A simple exercise on belonging helps black college students years later
Black freshmen who participated in the training had higher life satisfaction as young adults
By Sujata Gupta
A simple, one-hour exercise that helps black students feel like they belong in college can pay off. Even a decade later, students who took the training reported higher levels of personal and professional satisfaction than their peers.
The findings, reported April 29 in Science Advances, indicate that benefits from a “social-belonging” intervention endure, says Christopher Rozek, an education researcher at Stanford University who was not involved with this study. Though the study is small, involving a few dozen graduate students from a single university, Rozek says the findings are exciting. “It is the first really long-term follow-up with this sort of intervention.”
Black students entering college, who are aware of negative racial stereotypes and are underrepresented in higher education, can experience uncertainty about belonging, says study coauthor Shannon Brady, a social psychologist at Wake Forest University in Winston-Salem, N.C. That uncertainty can cause some black students to see commonplace challenges — a bad grade or a spat with a friend — as a confirmation of those negative feelings.

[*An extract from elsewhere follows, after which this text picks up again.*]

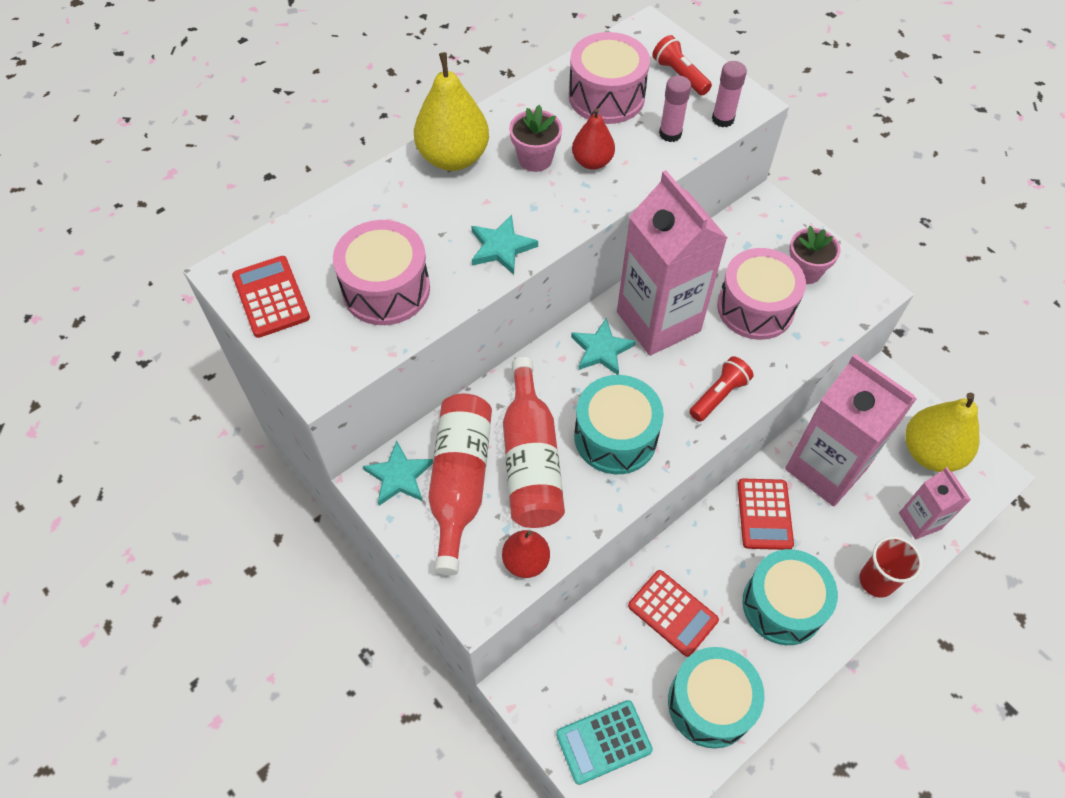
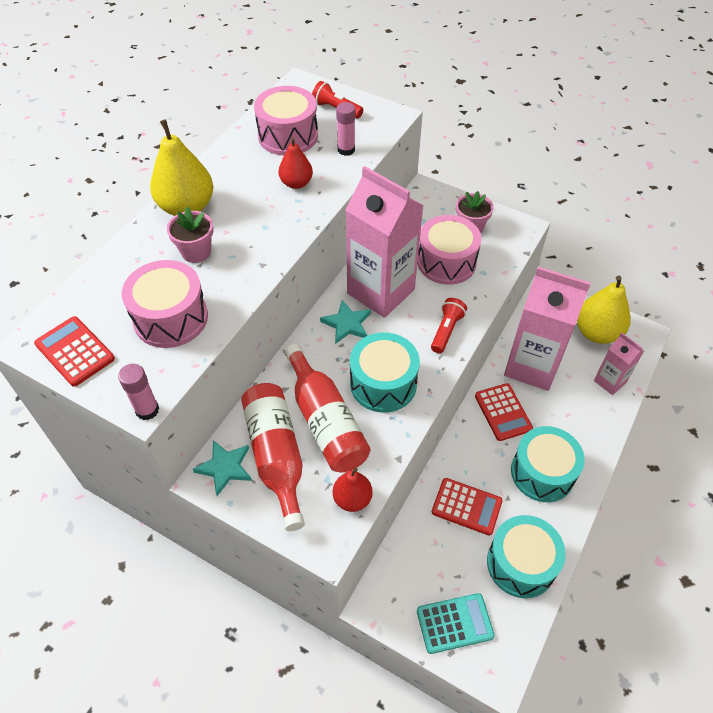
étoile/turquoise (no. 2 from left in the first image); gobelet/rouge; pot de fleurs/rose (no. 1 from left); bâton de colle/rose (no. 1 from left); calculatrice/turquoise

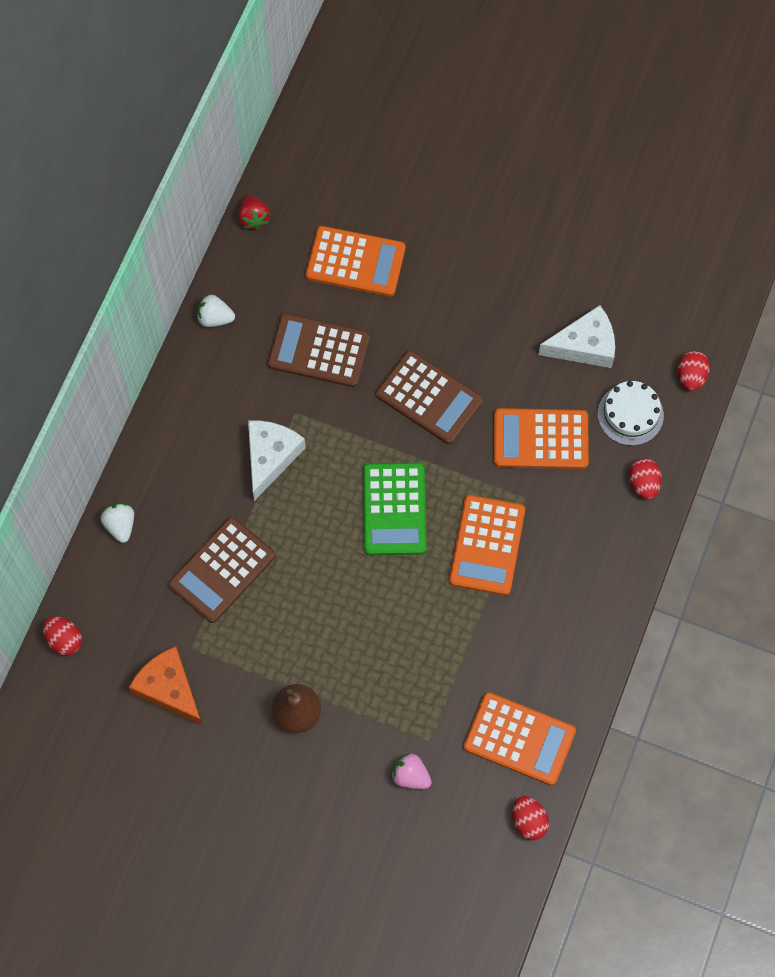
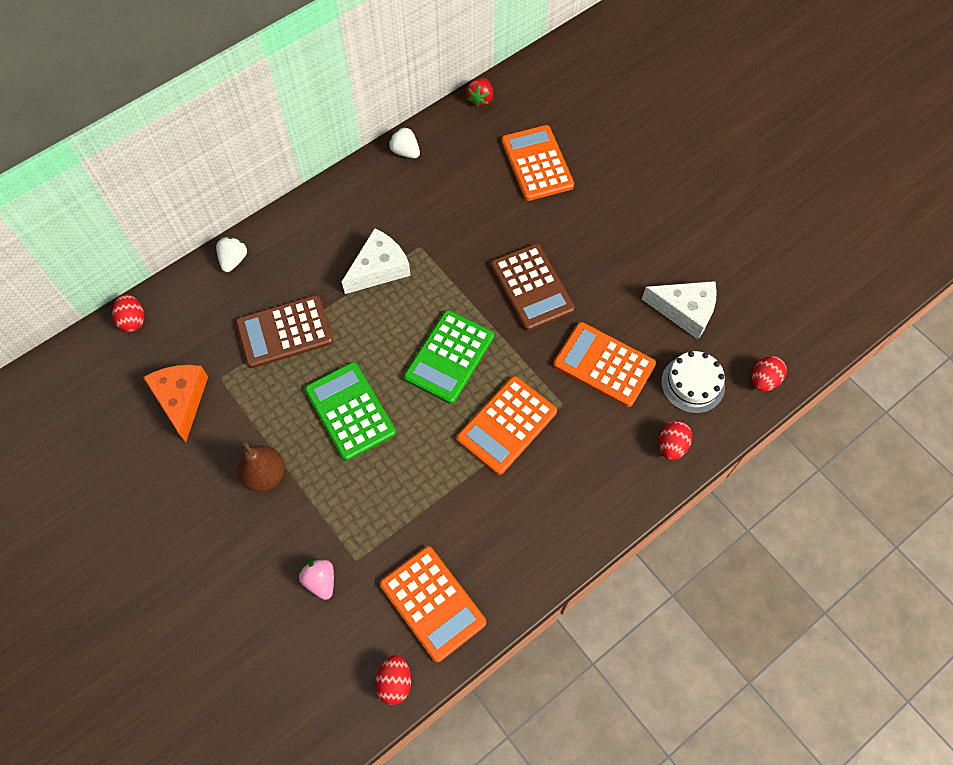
calculatrice/marron (no. 2 from left in the first image); calculatrice/vert (no. 1 from left); calculatrice/orange (no. 3 from left)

Consequently, such students become less likely to seek help when needed, which can hurt their academic performance and overall well-being. Social-belonging interventions aim to break that negative loop.
In the early to mid-2000s, researchers recruited 92 college freshmen – split almost evenly between black and white students — at a selective East Coast university. Forty-three students in one group read partially fictionalized vignettes from a diverse group of upperclassmen describing how their sense of belonging at school increased over time. The upperclassmen emphasized their efforts to reach out to professors and classmates for help. Participants then wrote an essay reflecting on their own experiences. The 49 students in the control group also read vignettes and wrote an essay, but learned about how upperclassmen adjusted to physical challenges, such as navigating campus and bad weather.
The first indication that the intervention helped longer term came at graduation: Black students in the intervention group had higher grade point averages than black students in the control group, the researchers reported in 2011. And these students had halved the racial achievement gap in GPA between white and black students in the study. In an earlier pilot project, the researchers had also shown that black students who received the intervention became more likely to attend office hours and e-mail professors for help. The intervention did not affect outcomes for white students.
Now, Brady and colleagues show black students in the intervention group continued to see benefits after graduation. The researchers tracked down 80 of the original 92 participants. In an online survey, respondents, average age 27, were asked to rate their potential to succeed in the future relative to other students in their graduating class. Black participants in the intervention group rated their potential to succeed as the same or above 69 percent of their peers; blacks in the control group said they expected to do better than 53 percent. Those in the intervention also rated their life satisfaction one point higher on average on a seven-point scale.
And almost 70 percent of black participants who received the intervention reported holding a community leadership position — a sign of a continued sense of belonging — compared with 35 percent of black participants in the control group.
These differences could not be explained by the intervention group’s higher grades, or even directly by the original one-hour exercise itself, as few participants recalled it. Instead, the researchers found a statistical link between those successes and securing a mentor in college: Eighty-four percent of black students in the intervention group had such a relationship; only 43 percent of black students in the control group did.
The initial intervention appears to have triggered a snowball effect. “Having that different lens on the world leads you to take different actions and very likely end up with a different [life] experience,” Brady says.
Looking ahead to next fall, the ongoing coronavirus pandemic could make it harder for marginalized students to find their footing, especially if classes are offered remotely, Brady says. In previous work, though, she and colleagues showed that social-belonging interventions can be delivered online with positive, though slightly weaker, results in students’ first year of college. More than 50 colleges and universities use an online version of the program.
Even if classes are taught online, colleges can still facilitate virtual relationships between students and faculty, Brady says. “These relationships seem to be really, really important.”